At a certain level of power, it seems inevitable to be party to a massacre, a bombing or a fascist coup d’état, or all of these things, as Kissinger was. Once you have killed more than a 100 people, you don’t care if you kill a thousand or a million, you enter the category of statesman. You do it in accordance with a strategy and a vision, and in the name of an idea and a country. You are working for history, beyond the boundaries of morality. And while these individuals are repugnant, over time they can morph into complex, interesting characters. They can even be the subject of a movie. Napoleon, for example, was responsible for massacres like the one in Jaffa, where he had thousands of Turkish prisoners stabbed to death in 1799. Then there was the slaughter during the retreat from the Berezina River, in 1812, where Napoleon blew up the bridge and left thousands of men on the other side to be murdered by Cossacks. His contemporaries were clear about who he was. But now we see films of him portrayed with a heart.

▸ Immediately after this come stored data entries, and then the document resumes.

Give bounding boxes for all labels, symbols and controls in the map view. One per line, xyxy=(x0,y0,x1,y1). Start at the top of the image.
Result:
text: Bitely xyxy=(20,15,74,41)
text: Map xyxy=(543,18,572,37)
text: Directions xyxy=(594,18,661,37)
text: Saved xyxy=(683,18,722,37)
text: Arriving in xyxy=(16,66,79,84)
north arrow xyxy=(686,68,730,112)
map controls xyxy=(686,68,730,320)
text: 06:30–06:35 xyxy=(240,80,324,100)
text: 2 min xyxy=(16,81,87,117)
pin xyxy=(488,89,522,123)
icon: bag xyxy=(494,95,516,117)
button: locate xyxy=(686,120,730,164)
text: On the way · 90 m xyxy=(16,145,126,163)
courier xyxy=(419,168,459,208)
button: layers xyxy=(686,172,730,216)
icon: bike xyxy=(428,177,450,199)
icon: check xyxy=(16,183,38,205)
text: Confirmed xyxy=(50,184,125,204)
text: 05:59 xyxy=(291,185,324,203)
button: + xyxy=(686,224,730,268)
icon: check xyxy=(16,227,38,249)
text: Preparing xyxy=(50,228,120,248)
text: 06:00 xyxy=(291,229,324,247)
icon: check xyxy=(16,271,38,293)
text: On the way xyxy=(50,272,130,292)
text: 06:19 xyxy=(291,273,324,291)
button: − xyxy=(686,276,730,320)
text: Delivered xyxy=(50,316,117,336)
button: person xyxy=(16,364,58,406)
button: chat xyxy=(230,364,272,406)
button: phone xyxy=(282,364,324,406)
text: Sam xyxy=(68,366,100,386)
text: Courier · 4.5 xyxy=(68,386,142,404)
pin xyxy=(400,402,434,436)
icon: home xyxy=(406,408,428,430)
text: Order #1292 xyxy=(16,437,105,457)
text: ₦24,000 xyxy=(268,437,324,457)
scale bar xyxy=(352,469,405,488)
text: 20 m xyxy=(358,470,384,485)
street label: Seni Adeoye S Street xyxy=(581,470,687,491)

Then there’s the political chameleon, Napoleon’s chief diplomat, Talleyrand. In Ridley Scott’s 2023 film, Napoleon, Talleyrand hardly features, but this gentleman, who began as a bishop of the ancien régime, was to join the French Revolution and propose the nationalization of Church assets, before becoming a minister for Napoleon, only to conspire against him, and lead the Congress of Vienna before finally ending up at the court of Louis XVIII. He made the full tour of ideologies during the battle of his century.
After the execution of the Duke of Enghien, he said — although the phrase is also attributed to Fouché, Chief of Police: “It is worse than a crime, it is a mistake.” In other words, a crime well carried out is an achievement. These great cynics always make phenomenal politicians, if we understand politics as doing whatever it takes to serve whatever it is. But it is necessary to leave a written account of all their actions, so that posterity will see that they didn’t go unnoticed, and so that they get portrayed on screen as the twisted individuals they really were.